Q4: Most managers say they believe in clear strategies. Why do so few actually do it?
Mukhtar traces the gap between belief and execution to one recurring failure: treating every organization as if the same solution works. He retreats from universal laws, and his thinking is based on observation rather than theory. “If I talk to 10 CEOs, they all have a very different style, a different way of looking at things,” he said. “There is no single solution to any problem. And I think you have to approach it that way.”

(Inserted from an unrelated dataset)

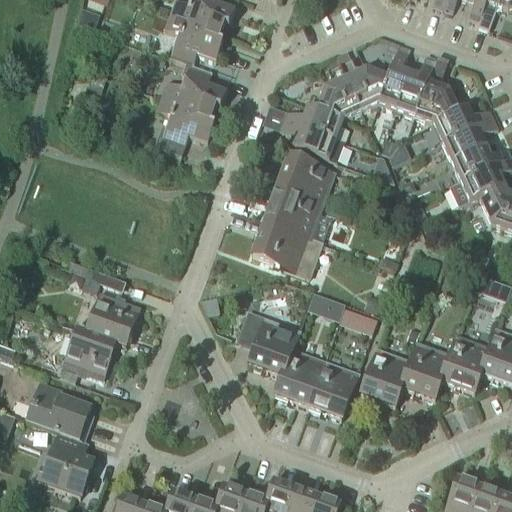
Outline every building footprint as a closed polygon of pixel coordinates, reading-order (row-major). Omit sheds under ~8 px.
[(214,9),(216,0),(187,0),(191,2),(187,13),(172,8),(167,22),(219,42),(222,34),(226,35),(233,16),(214,9)] [(441,15),(446,0),(435,0),(431,11),(441,15)] [(465,5),(466,0),(446,0),(441,15),(450,19),(457,2),(465,5)] [(477,28),(487,0),(466,0),(465,5),(473,8),(467,25),(477,28)] [(511,12),(511,0),(487,0),(477,28),(475,33),(487,37),(496,13),(505,16),(511,12)] [(216,49),(219,42),(167,22),(162,37),(176,42),(172,53),(168,52),(164,64),(183,71),(190,74),(194,63),(213,70),(220,51),(216,49)] [(393,117),(407,79),(400,77),(406,59),(395,56),(386,82),(375,110),(393,117)] [(333,64),(336,72),(348,66),(344,58),(333,64)] [(433,64),(432,69),(411,124),(429,130),(456,117),(446,95),(437,92),(445,68),(433,64)] [(411,124),(432,69),(422,65),(416,82),(407,79),(393,117),(411,124)] [(375,110),(386,82),(363,74),(353,78),(348,66),(336,72),(357,118),(375,110)] [(209,81),(190,74),(183,71),(179,82),(183,84),(179,95),(164,89),(159,104),(211,123),(214,116),(217,117),(224,98),(205,92),(209,81)] [(357,118),(336,72),(326,77),(331,89),(321,93),(313,116),(313,117),(340,127),(340,126),(357,118)] [(208,131),(211,123),(159,104),(153,119),(168,124),(164,135),(160,134),(153,154),(179,163),(186,145),(205,151),(212,132),(208,131)] [(333,146),(340,127),(313,117),(313,116),(304,112),(300,123),(283,117),(279,127),(333,146)] [(439,150),(491,126),(487,116),(470,123),(465,113),(456,117),(429,130),(439,150)] [(448,170),(484,153),(479,142),(495,135),(491,126),(439,150),(448,170)] [(345,151),(333,146),(279,127),(276,137),(293,143),(289,154),(338,171),(345,151)] [(456,188),(509,164),(505,155),(488,162),(484,153),(448,170),(456,188)] [(285,164),(273,197),(320,215),(332,181),(285,164)] [(511,174),(511,171),(509,164),(456,188),(445,193),(455,214),(475,204),(502,192),(497,181),(511,174)] [(509,240),(511,232),(511,200),(504,198),(502,192),(475,204),(488,232),(509,240)] [(308,246),(320,215),(273,197),(261,229),(308,247),(308,246)] [(319,250),(308,246),(308,247),(261,229),(249,263),(307,284),(319,250)] [(94,300),(98,289),(99,288),(84,282),(80,294),(94,300)] [(380,322),(314,298),(308,315),(374,339),(380,322)] [(97,301),(84,338),(83,339),(113,350),(121,354),(135,316),(97,301)] [(246,372),(278,384),(289,356),(296,337),(246,319),(235,348),(252,354),(246,372)] [(100,386),(113,350),(83,339),(84,338),(75,334),(61,372),(100,386)] [(511,341),(494,335),(487,354),(477,382),(478,382),(511,394),(511,390),(511,341)] [(477,382),(487,354),(454,342),(447,362),(438,389),(471,401),(478,382),(477,382)] [(438,389),(447,362),(414,350),(407,369),(397,396),(398,396),(431,408),(438,389)] [(304,414),(321,367),(289,356),(278,384),(271,402),(304,414)] [(397,396),(407,369),(375,357),(357,403),(391,416),(398,396),(397,396)] [(355,380),(321,367),(304,414),(338,427),(355,380)] [(25,427),(58,439),(82,448),(87,435),(82,433),(90,414),(60,403),(62,398),(39,389),(25,427)] [(0,443),(9,445),(13,418),(0,416),(0,443)] [(77,461),(82,448),(58,439),(51,457),(56,458),(48,479),(40,476),(36,488),(79,503),(92,466),(77,461)] [(469,511),(477,493),(456,486),(446,511),(469,511)] [(287,511),(294,496),(272,488),(264,509),(263,511),(287,511)] [(239,511),(243,501),(221,493),(214,511),(239,511)] [(494,511),(499,501),(477,493),(469,511),(494,511)] [(311,511),(315,504),(294,496),(287,511),(311,511)] [(190,511),(193,506),(172,499),(166,511),(190,511)] [(263,511),(264,509),(243,501),(239,511),(263,511)] [(511,511),(511,506),(499,501),(494,511),(511,511)]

That view weighs against current data. McKinsey’s 2024-2025 survey of more than 400 CEOs worldwide found that only 21% reported that their organization’s strategy passed the firm’s Ten Strong Tests, a 40% drop from results taken a decade and a half earlier. A different analysis found that 68% of middle managers in a McKinsey study admitted that they properly organize negative information before forwarding it, which means that managers often finalize plans based on a picture that no longer shows the conditions on the ground. In mature organizations that operate as large bureaucratic institutions, Mukhtar says the answer often involves thinking outside the box: someone with no institutional attachment can ask questions insiders have stopped asking. For small companies still getting their structure, the task is different. “There are growing pains for many of these start-up companies trying to transition into full-fledged companies,” he said. “Every organization, every person is different and you have to treat it as such.”
Q5: What do you want to work on in the next few years, and where do you think the biggest opportunities are in your field?

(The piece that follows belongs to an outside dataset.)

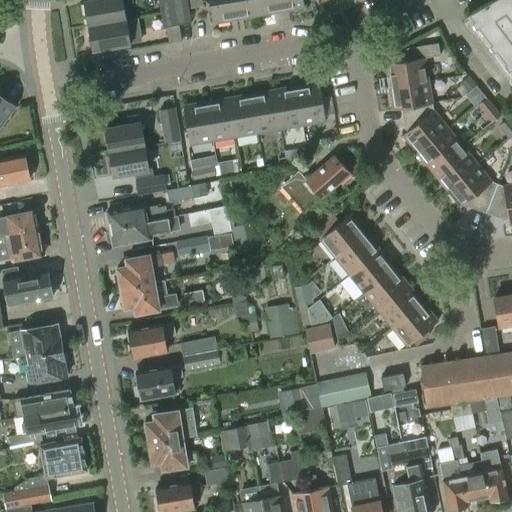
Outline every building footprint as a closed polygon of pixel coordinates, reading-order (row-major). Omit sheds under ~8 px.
[(92,0),(84,2),(88,27),(126,20),(123,5),(133,3),(132,0),(92,0)] [(177,26),(172,0),(162,0),(158,1),(163,28),(177,26)] [(187,0),(172,0),(177,26),(191,23),(187,0)] [(188,0),(192,23),(206,21),(202,0),(188,0)] [(236,20),(232,0),(208,0),(213,24),(236,20)] [(255,0),(232,0),(236,20),(259,16),(255,0)] [(279,0),(255,0),(259,16),(281,12),(279,0)] [(302,0),(279,0),(281,12),(304,8),(302,0)] [(511,75),(511,85),(510,89),(511,90),(511,0),(491,0),(466,15),(511,75)] [(126,20),(88,27),(92,51),(130,44),(126,20)] [(385,64),(389,87),(428,81),(425,58),(440,56),(438,44),(412,48),(414,60),(385,64)] [(459,85),(465,93),(475,85),(469,78),(459,85)] [(428,81),(389,87),(393,111),(402,109),(432,104),(428,81)] [(319,82),(296,86),(303,126),(326,122),(319,82)] [(296,86),(273,90),(280,130),(303,126),(296,86)] [(273,90),(251,94),(258,134),(280,130),(273,90)] [(251,94),(228,98),(235,137),(258,134),(251,94)] [(2,97),(0,99),(0,128),(16,107),(2,97)] [(477,105),(491,122),(500,114),(486,97),(477,105)] [(228,98),(206,102),(213,141),(235,137),(228,98)] [(213,141),(206,102),(183,106),(190,145),(213,141)] [(417,153),(448,128),(433,110),(432,104),(402,109),(404,127),(402,129),(406,133),(402,136),(417,153)] [(175,107),(159,110),(165,142),(180,140),(175,107)] [(105,129),(109,152),(144,146),(138,115),(126,117),(127,125),(105,129)] [(498,127),(507,138),(511,134),(511,122),(509,118),(498,127)] [(417,153),(431,171),(462,145),(448,128),(417,153)] [(431,171),(445,189),(477,163),(462,145),(431,171)] [(144,146),(109,152),(113,176),(134,173),(138,195),(165,190),(163,176),(153,178),(152,168),(148,169),(144,146)] [(306,148),(289,151),(291,165),(293,165),(307,152),(306,148)] [(0,186),(30,181),(25,155),(0,160),(0,186)] [(281,187),(304,212),(320,198),(320,199),(350,173),(335,156),(307,181),(298,171),(281,187)] [(265,165),(264,158),(256,160),(257,167),(265,165)] [(218,163),(220,175),(240,171),(238,159),(218,163)] [(477,163),(445,189),(461,207),(492,182),(477,163)] [(191,171),(193,180),(216,175),(214,166),(191,171)] [(511,184),(503,186),(496,184),(486,209),(500,214),(502,221),(508,220),(509,226),(511,225),(511,184)] [(167,190),(169,202),(194,198),(191,185),(167,190)] [(106,211),(110,229),(165,218),(163,207),(155,209),(155,207),(145,208),(144,205),(106,211)] [(209,209),(214,234),(232,231),(227,205),(209,209)] [(9,236),(40,230),(36,211),(5,217),(6,220),(0,220),(0,234),(8,233),(8,236),(9,236)] [(314,232),(334,257),(365,232),(351,214),(337,226),(331,218),(314,232)] [(165,218),(110,229),(110,231),(106,234),(107,242),(112,243),(113,246),(150,239),(150,235),(160,233),(160,234),(179,230),(177,216),(165,218)] [(45,255),(40,230),(9,236),(14,261),(45,255)] [(334,257),(349,275),(380,250),(365,232),(334,257)] [(176,241),(179,255),(210,250),(207,236),(176,241)] [(349,275),(363,293),(394,267),(380,250),(349,275)] [(118,268),(122,288),(154,282),(152,268),(169,264),(168,256),(159,257),(159,255),(149,257),(149,256),(127,260),(128,266),(118,268)] [(1,270),(8,305),(52,297),(47,272),(20,277),(18,267),(1,270)] [(363,293),(377,311),(408,285),(394,267),(363,293)] [(217,271),(219,282),(231,280),(229,269),(217,271)] [(154,282),(122,288),(125,309),(136,307),(137,315),(159,311),(159,309),(169,307),(169,306),(177,304),(175,295),(168,296),(165,280),(154,282)] [(308,284),(294,287),(299,306),(312,302),(308,284)] [(377,311),(392,328),(422,303),(408,285),(377,311)] [(232,293),(234,303),(245,301),(246,301),(244,292),(232,293)] [(511,324),(511,294),(494,298),(499,327),(511,324)] [(308,308),(311,324),(328,321),(332,318),(332,317),(319,299),(308,308)] [(248,318),(245,301),(234,303),(237,320),(248,318)] [(294,332),(291,302),(264,305),(267,335),(294,332)] [(422,303),(392,328),(407,347),(438,321),(422,303)] [(258,331),(255,313),(248,314),(252,332),(258,331)] [(330,322),(316,325),(321,350),(335,348),(330,322)] [(131,344),(129,347),(130,352),(133,353),(134,358),(167,352),(164,336),(174,334),(172,324),(162,326),(162,324),(129,331),(131,344)] [(23,341),(26,357),(26,358),(61,352),(57,325),(14,333),(16,342),(23,341)] [(321,350),(316,325),(306,327),(311,352),(321,350)] [(494,326),(481,328),(486,356),(499,354),(494,326)] [(182,356),(183,356),(217,349),(215,337),(180,343),(182,356)] [(217,349),(183,356),(185,370),(220,364),(217,349)] [(26,358),(26,357),(17,358),(19,372),(28,371),(31,384),(66,377),(61,352),(26,358)] [(497,397),(509,395),(511,394),(511,352),(499,354),(486,356),(420,366),(424,390),(426,408),(450,404),(469,401),(497,397)] [(136,387),(138,399),(141,398),(142,400),(175,394),(172,378),(182,376),(180,367),(170,369),(170,367),(137,373),(139,386),(136,387)] [(365,373),(353,375),(358,399),(370,396),(365,373)] [(380,377),(383,390),(405,386),(402,373),(380,377)] [(353,375),(341,378),(346,401),(358,399),(353,375)] [(341,378),(329,381),(334,404),(346,401),(341,378)] [(317,383),(321,407),(334,404),(329,381),(317,383)] [(316,384),(306,386),(311,408),(321,406),(316,384)] [(298,387),(282,391),(287,414),(303,410),(298,387)] [(16,418),(73,408),(70,390),(13,400),(16,418)] [(511,410),(509,395),(497,397),(506,439),(511,437),(511,410)] [(484,401),(489,424),(501,422),(496,398),(484,401)] [(471,413),(469,401),(450,404),(453,417),(471,413)] [(336,407),(322,410),(326,428),(340,425),(341,430),(356,427),(351,402),(336,406),(336,407)] [(326,428),(322,410),(321,407),(295,413),(299,433),(326,428)] [(73,408),(16,418),(14,419),(16,434),(9,436),(11,448),(43,442),(41,432),(78,426),(75,408),(73,408)] [(150,443),(183,437),(196,435),(191,408),(153,415),(154,421),(146,422),(150,443)] [(249,425),(252,440),(268,436),(265,421),(249,425)] [(219,431),(223,451),(249,446),(245,426),(219,431)] [(183,437),(150,443),(154,464),(162,463),(163,470),(188,465),(188,464),(197,462),(195,453),(186,454),(183,437)] [(415,447),(402,450),(415,511),(431,511),(425,478),(424,478),(422,469),(420,469),(419,462),(430,460),(425,437),(413,439),(415,447)] [(86,472),(81,440),(41,447),(46,479),(47,479),(86,472)] [(415,511),(402,450),(389,453),(387,445),(376,447),(381,470),(392,468),(393,475),(392,475),(394,485),(392,485),(398,511),(415,511)] [(457,460),(464,458),(461,445),(451,447),(455,466),(442,468),(444,479),(442,480),(448,509),(466,505),(465,501),(457,460)] [(290,459),(278,462),(282,482),(295,479),(293,470),(305,468),(302,447),(289,450),(290,459)] [(282,482),(278,462),(274,463),(271,449),(264,451),(270,484),(282,482)] [(481,460),(480,460),(488,496),(489,496),(490,500),(507,497),(501,468),(500,468),(496,449),(480,453),(481,460)] [(332,457),(338,486),(352,483),(346,454),(332,457)] [(466,458),(464,458),(457,460),(465,501),(488,496),(480,460),(467,463),(466,458)] [(227,468),(204,471),(207,486),(228,482),(229,482),(227,468)] [(48,484),(47,479),(46,479),(46,475),(29,478),(14,487),(14,491),(48,484)] [(310,490),(318,489),(315,475),(307,477),(310,490)] [(189,482),(156,487),(159,502),(157,504),(158,510),(160,511),(176,511),(194,509),(192,495),(203,493),(201,482),(190,484),(189,482)] [(6,508),(16,507),(31,504),(52,500),(48,484),(2,493),(6,508)] [(332,511),(328,487),(310,490),(314,511),(332,511)] [(314,511),(310,490),(291,494),(294,511),(314,511)] [(282,511),(279,496),(261,499),(261,501),(262,500),(264,511),(282,511)] [(261,501),(261,499),(243,503),(244,511),(264,511),(262,500),(261,501)] [(351,507),(352,511),(381,511),(379,501),(351,507)] [(32,511),(31,504),(16,507),(6,508),(6,511),(93,511),(92,502),(32,511)]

Mukhtar is specific about his ambitions, and they are closer to results than growth metrics. He describes looking for work where results are visible and measurable, rather than projects measured on timelines that are too long to produce real accountability. “I like to take on projects where I can see results,” he said. “I’m a results-oriented person. I don’t like to work on things that you won’t see results for a hundred years.”
That orientation points him to health care reform as a priority, especially Medicaid, where he spent several years earlier in his career and believes that big, measurable change is still possible. “There are a lot of opportunities to use Medicaid to really help people and get them to a place where they are healthy and contributing members of the community,” she said. “I don’t think that’s how our Medicaid system is being used today.” More broadly, Nicholas Mukhtar says he wants to grow Tera Strategies to the point where he can be selective about his involvement, choosing clients and projects based on merit and impact rather than volume. He doesn’t explain the scale because of it. He describes the ability to pursue the kind of work that produces the results he saw happen in Detroit – a park where kids played basketball on an abandoned court, a block that looked different because someone chose to intervene. He said: “Seeing those results and seeing kids use something that you had a hand in building,” he said, “that’s what I love. That’s what I love to do. That’s what drives me.”